Gently, she said, “That’s kind of my question.” Her voice trailed off.
He rubbed his hand together and paced a bit as he talked. “Hey, people died to give me the right to put out our giant nativity scene.”
“Really? That’s what all those wars were about? I must have missed that in history class.” Her tone was gently sarcastic.
He didn’t hear it. He quoted, “’We hold these truths to be self-evident. All men are created equal and are endowed by their creator with certain unalienable rights, and among these are life, liberty, and the pursuit of Christmas lights.’ Right there in the Constitution.”
She chuckled at him. “Honey, maybe you should just calm down.”
But he was too irritated. Continuing, he stormed, “Why should I be the one to calm down? Everyone is always telling us we can’t say Merry Christmas we have to say Happy Holidays whatever that means. I want people to know that Jesus is the Reason for the Season, so I’m gonna play my Christmas music nice and loud for the whole neighborhood to hear. These people need to know the truth!”
She knew his heart was in the right place and did her best to speak to that. “Well, maybe you went a little overboard this year. Is there a nicer way to do it?”
“Nicer? What’s nicer than a giant blown-up Grinch smiling and saying, ‘WHO loves the WHO’S? JESUS!'”
“But the neighbors do have a point, honey,” she said quietly. “And it is January.”
He agreed. “I know! Ted Murphy put up his lights and didn’t even bother making sure there was a manger scene. Whatever happened to ‘This little light of mine, I’m gonna let it shine?'”
She smiled, patting him on the arm. “Honey, your light shines so bright that Jerry’s daughter can’t sleep at night. Isn’t that what you said?”
He was on a roll, though. “Won’t let Satan blow it out! I’m gonna let it shine!”
She stopped him. “They’re Christmas lights, sweetheart. Maybe next year we should just tone it down a bit.”
“Tone it down? If we tone it down, how will the neighbors hear about Jesus? We gotta go bigger this year. In fact, I’m thinking of adding a giant sleigh for Santa next December. And Santa’s sleigh will have a giant Jesus fish and a bumper sticker that says, Merry CHRISTmas. That’ll show people the truth!”
She started laughing. “This may seem crazy, but what if we actually maybe told our neighbors about Jesus all year long?”
This was something new–and it took him by surprise. “What? All year? But—but—what about the inflatable Baby Jesus I just bought at the After Christmas sale?”
“I just think that maybe we lose sight of the fact that Jesus didn’t come just at Christmas,” she said.
“They don’t make Easter lights, honey,” he said seriously.
She sighed with relief. “I know. Thank goodness! But—and I’m just wondering here—but doesn’t Emmanuel mean ‘God with us?'”

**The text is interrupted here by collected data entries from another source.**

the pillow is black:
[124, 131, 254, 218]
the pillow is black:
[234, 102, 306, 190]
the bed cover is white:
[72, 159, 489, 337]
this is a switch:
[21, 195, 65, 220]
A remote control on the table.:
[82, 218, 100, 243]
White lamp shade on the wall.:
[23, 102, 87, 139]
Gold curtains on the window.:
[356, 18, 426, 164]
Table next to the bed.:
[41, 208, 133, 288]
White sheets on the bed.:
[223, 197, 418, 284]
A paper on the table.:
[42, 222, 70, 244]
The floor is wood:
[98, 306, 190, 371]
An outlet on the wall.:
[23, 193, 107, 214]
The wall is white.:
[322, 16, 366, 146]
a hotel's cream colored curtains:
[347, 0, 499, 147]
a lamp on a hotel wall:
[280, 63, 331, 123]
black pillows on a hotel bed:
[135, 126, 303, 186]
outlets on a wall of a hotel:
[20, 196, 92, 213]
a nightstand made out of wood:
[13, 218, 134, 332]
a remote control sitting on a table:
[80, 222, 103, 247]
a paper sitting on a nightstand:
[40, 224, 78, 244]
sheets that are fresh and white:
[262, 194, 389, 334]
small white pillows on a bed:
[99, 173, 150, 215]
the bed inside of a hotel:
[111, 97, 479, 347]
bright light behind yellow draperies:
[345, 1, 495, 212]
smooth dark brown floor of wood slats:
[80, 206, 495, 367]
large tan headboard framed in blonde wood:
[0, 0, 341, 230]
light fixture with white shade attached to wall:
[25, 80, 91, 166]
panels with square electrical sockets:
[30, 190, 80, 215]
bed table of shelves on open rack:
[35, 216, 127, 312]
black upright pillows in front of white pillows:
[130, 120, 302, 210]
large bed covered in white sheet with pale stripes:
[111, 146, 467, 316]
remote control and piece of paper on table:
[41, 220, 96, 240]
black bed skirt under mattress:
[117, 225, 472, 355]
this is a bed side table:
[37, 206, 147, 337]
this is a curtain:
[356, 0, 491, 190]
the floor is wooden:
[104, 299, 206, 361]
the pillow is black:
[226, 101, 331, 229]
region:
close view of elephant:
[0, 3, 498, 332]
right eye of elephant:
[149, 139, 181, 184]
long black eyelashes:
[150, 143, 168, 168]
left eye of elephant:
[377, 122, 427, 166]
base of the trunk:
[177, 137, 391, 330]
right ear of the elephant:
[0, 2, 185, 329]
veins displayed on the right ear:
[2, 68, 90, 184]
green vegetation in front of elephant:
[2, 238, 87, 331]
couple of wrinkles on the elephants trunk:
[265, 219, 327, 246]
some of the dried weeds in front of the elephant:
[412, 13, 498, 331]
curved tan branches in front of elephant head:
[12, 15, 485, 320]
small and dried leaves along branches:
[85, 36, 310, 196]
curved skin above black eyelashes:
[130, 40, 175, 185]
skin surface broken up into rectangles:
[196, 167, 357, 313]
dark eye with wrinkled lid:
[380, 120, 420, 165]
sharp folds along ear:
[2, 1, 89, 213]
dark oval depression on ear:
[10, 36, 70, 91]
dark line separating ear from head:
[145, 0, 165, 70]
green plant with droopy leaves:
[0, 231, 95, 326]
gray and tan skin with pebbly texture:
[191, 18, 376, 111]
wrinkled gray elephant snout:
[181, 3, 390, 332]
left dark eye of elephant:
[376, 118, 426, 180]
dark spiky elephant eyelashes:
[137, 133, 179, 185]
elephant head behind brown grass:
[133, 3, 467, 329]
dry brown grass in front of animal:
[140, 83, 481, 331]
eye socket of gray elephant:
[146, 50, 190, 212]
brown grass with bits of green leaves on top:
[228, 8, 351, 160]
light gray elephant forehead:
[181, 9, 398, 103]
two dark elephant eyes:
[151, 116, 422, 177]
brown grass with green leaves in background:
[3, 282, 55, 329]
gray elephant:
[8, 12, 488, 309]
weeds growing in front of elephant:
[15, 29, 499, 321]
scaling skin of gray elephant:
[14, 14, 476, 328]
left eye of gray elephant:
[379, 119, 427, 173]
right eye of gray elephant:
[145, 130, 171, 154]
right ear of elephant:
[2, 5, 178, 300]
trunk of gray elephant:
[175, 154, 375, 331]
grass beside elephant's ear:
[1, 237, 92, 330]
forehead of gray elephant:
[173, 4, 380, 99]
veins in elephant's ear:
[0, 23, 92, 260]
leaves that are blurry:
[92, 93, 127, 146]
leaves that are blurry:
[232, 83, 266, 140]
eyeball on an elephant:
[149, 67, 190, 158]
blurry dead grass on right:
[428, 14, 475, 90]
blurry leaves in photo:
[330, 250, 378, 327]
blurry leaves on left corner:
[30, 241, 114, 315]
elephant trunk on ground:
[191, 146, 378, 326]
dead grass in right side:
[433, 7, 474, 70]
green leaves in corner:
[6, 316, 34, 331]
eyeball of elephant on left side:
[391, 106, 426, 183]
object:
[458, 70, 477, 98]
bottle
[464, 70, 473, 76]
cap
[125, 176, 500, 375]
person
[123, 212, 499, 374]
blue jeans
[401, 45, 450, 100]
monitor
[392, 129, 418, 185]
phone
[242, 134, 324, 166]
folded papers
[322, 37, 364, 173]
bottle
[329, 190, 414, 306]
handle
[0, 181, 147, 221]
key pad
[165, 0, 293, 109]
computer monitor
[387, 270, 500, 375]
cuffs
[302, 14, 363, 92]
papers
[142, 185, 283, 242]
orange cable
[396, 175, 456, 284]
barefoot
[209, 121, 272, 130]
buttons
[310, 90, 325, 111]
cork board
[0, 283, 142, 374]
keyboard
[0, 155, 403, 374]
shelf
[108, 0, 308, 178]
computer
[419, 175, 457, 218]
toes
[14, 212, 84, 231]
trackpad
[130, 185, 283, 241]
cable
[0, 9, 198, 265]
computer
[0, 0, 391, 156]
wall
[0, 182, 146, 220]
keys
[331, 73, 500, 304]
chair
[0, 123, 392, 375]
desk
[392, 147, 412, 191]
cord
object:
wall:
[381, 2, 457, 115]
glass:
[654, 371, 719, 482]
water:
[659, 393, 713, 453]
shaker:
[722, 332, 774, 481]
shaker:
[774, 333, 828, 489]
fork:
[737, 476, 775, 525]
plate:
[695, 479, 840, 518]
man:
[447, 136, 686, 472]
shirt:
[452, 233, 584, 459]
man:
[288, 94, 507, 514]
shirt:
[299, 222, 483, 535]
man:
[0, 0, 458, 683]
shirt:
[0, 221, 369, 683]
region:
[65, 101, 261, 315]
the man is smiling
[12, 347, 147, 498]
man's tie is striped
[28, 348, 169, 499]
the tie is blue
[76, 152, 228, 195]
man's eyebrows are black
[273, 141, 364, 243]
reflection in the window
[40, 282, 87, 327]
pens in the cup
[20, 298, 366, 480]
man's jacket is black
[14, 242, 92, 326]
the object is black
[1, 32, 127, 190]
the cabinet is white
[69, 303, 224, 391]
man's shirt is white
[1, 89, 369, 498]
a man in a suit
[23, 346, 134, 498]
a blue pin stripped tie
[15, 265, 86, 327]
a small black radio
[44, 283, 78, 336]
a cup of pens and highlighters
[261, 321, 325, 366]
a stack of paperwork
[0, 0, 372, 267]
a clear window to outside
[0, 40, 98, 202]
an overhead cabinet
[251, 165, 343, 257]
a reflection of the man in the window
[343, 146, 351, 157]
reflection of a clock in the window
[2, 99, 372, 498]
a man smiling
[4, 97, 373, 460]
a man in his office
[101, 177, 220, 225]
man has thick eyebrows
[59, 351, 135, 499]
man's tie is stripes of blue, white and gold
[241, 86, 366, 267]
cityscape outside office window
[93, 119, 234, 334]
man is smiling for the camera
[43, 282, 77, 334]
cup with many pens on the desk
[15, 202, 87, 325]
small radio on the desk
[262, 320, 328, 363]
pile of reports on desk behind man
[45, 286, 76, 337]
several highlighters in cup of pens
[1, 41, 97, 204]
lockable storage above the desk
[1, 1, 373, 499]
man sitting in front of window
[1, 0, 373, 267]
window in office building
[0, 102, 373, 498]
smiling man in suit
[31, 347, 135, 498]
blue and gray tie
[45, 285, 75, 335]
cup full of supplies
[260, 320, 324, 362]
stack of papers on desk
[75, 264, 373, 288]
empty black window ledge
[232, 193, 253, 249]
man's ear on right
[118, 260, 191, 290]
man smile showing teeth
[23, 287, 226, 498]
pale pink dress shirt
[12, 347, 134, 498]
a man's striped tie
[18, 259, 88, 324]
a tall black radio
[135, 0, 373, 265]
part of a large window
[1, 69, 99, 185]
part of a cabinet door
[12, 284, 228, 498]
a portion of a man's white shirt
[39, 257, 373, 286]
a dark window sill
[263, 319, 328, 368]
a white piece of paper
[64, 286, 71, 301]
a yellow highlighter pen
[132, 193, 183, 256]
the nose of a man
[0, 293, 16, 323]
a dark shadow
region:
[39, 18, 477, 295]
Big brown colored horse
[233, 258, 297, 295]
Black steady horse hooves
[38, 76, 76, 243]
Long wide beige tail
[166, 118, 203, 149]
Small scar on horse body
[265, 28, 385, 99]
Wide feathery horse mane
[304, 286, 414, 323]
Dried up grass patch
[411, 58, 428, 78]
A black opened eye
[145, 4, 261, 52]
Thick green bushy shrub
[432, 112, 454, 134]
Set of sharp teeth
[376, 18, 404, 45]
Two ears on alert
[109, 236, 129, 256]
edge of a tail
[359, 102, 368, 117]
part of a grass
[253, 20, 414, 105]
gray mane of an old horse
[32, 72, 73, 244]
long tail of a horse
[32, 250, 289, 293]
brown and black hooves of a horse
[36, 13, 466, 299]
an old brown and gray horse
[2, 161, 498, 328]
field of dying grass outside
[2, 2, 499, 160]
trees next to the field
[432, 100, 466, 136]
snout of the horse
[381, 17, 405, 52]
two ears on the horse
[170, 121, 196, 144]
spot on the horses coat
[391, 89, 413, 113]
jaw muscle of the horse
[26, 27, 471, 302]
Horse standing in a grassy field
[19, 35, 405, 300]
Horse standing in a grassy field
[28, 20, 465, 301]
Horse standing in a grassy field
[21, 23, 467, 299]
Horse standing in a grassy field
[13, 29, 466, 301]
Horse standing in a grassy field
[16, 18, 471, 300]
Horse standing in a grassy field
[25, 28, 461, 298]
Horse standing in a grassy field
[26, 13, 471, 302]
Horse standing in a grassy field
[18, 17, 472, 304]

He sat down on the ottoman. “Yeah, I guess so.”
“And God with us doesn’t mean, God with us only at Christmastime or God might be with us. Or God will be with us. It means “God IS with us.” Right now. At Christmas. At New Year. At Easter–and all year long.”
He looked up at her. “So, what are you saying? We should put up the Emmanuel sign on July 4th? Sounds good. And we can do fireworks! Great idea!”
She sat down next to him. “Honey, I think maybe we should show Emmanuel—Jesus—all year long. Not in a decoration, or a big neon sign, but in our lives. In the way we treat each other as a family—the way we treat our neighbors and friends.”
He half-grinned, getting it. “So not just “Jesus is the Reason for the Season,” but Jesus is the reason for everything?”
She squeezed his hand tightly. “I know you love your Christmas lights and decorations, but maybe the light we’re supposed to shine brightest is the one that shows Him best.”
He stood up to go. “So tone it down this year. Got it.” He started out the door. She turned to head upstairs when his voice called out.
“Uhm, honey, there’s just one problem!”
Pausing on the stairs, she answered, “What’s that?”
“I think I may need to get some help getting the giant angel choir off the roof.”
She laughed. “Why?”
“Without help we’re gonna have a bunch of fallen angels.”